Markov Approach to Density Fluctuations Due to Transport and Scattering. I. Mathematical Formalism

Abstract

A kinetic approach to fluctuations and correlations of stochastic processes depending on a continuous set of parameters y is presented. In particular, we consider particle densities n^p(y, t) which may refer to macroscopic densities in position space, or to microscopic quantities such as distributions in phase space, or occupancies of quantum states of which the labeling is continuous (as with Bloch states in solids). In a Markovian sense such processes are infinite dimensional. We describe the fluctuating particle densities in a Hilbert space: the analog of de Groot's a‐space for non‐spatial‐dependent variables. Mainly, we employ a Langevin description; i.e., we start from presumed phenomenological equations, amended with source densities ξ^p(y, t). A theorem is derived for the density‐density or two‐point covariance function (Λ theorem). In its general form, the theorem applies to the nonequilibrium steady state. It closely resembles the generalized g‐r theorem for finite‐dimensional processes. However, the solutions may involve extra parts stemming from stochastic boundary conditions and constraints.

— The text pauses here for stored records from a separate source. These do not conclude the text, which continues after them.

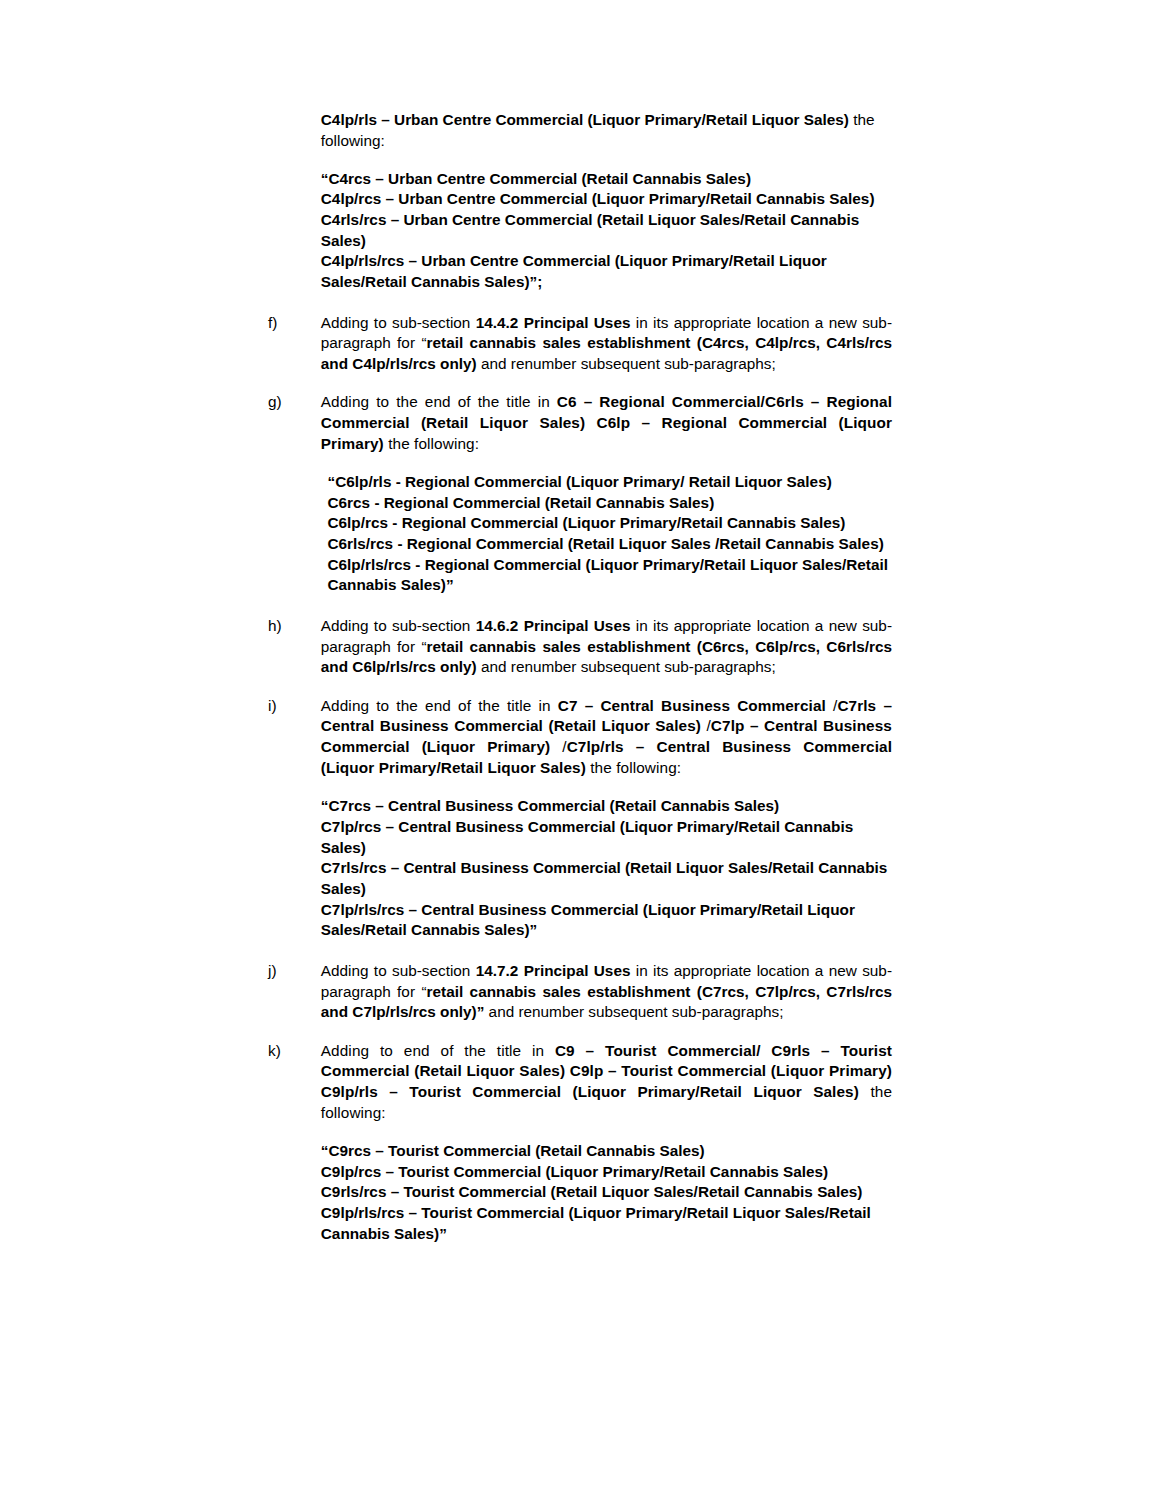C4lp/rls – Urban Centre Commercial (Liquor Primary/Retail Liquor Sales) the following:
“C4rcs – Urban Centre Commercial (Retail Cannabis Sales)
C4lp/rcs – Urban Centre Commercial (Liquor Primary/Retail Cannabis Sales)
C4rls/rcs – Urban Centre Commercial (Retail Liquor Sales/Retail Cannabis Sales)
C4lp/rls/rcs – Urban Centre Commercial (Liquor Primary/Retail Liquor Sales/Retail Cannabis Sales)”;
f)
Adding to sub-section 14.4.2 Principal Uses in its appropriate location a new sub-paragraph for “retail cannabis sales establishment (C4rcs, C4lp/rcs, C4rls/rcs and C4lp/rls/rcs only) and renumber subsequent sub-paragraphs;
g)
Adding to the end of the title in C6 – Regional Commercial/C6rls – Regional Commercial (Retail Liquor Sales) C6lp – Regional Commercial (Liquor Primary) the following:
“C6lp/rls - Regional Commercial (Liquor Primary/ Retail Liquor Sales)
C6rcs - Regional Commercial (Retail Cannabis Sales)
C6lp/rcs - Regional Commercial (Liquor Primary/Retail Cannabis Sales)
C6rls/rcs - Regional Commercial (Retail Liquor Sales /Retail Cannabis Sales)
C6lp/rls/rcs - Regional Commercial (Liquor Primary/Retail Liquor Sales/Retail Cannabis Sales)”
h)
Adding to sub-section 14.6.2 Principal Uses in its appropriate location a new sub-paragraph for “retail cannabis sales establishment (C6rcs, C6lp/rcs, C6rls/rcs and C6lp/rls/rcs only) and renumber subsequent sub-paragraphs;
i)
Adding to the end of the title in C7 – Central Business Commercial /C7rls – Central Business Commercial (Retail Liquor Sales) /C7lp – Central Business Commercial (Liquor Primary) /C7lp/rls – Central Business Commercial (Liquor Primary/Retail Liquor Sales) the following:
“C7rcs – Central Business Commercial (Retail Cannabis Sales)
C7lp/rcs – Central Business Commercial (Liquor Primary/Retail Cannabis Sales)
C7rls/rcs – Central Business Commercial (Retail Liquor Sales/Retail Cannabis Sales)
C7lp/rls/rcs – Central Business Commercial (Liquor Primary/Retail Liquor Sales/Retail Cannabis Sales)”
j)
Adding to sub-section 14.7.2 Principal Uses in its appropriate location a new sub-paragraph for “retail cannabis sales establishment (C7rcs, C7lp/rcs, C7rls/rcs and C7lp/rls/rcs only)” and renumber subsequent sub-paragraphs;
k)
Adding to end of the title in C9 – Tourist Commercial/ C9rls – Tourist Commercial (Retail Liquor Sales) C9lp – Tourist Commercial (Liquor Primary) C9lp/rls – Tourist Commercial (Liquor Primary/Retail Liquor Sales) the following:
“C9rcs – Tourist Commercial (Retail Cannabis Sales)
C9lp/rcs – Tourist Commercial (Liquor Primary/Retail Cannabis Sales)
C9rls/rcs – Tourist Commercial (Retail Liquor Sales/Retail Cannabis Sales)
C9lp/rls/rcs – Tourist Commercial (Liquor Primary/Retail Liquor Sales/Retail Cannabis Sales)”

Simplifications for the thermal equilibrium case and the connection with generalized Onsager's relations are discussed. A variety of expressions for the spectral intensities Σ^pq(y, y′, ω) are derived. In order to justify the Langevin procedure as well as to calculate the source terms and generalized Fokker‐Planck moments, we consider the master‐rate functional W_γγ′ for transitions γ→γ′ of the over‐all state. Expressions are given for transitions involving change of species and scattering due to one‐ or two‐body collisions. These determine uniquely the quantities entering into the Λ theorem. The statistical‐mechanical basis for our formalism is discussed in some detail.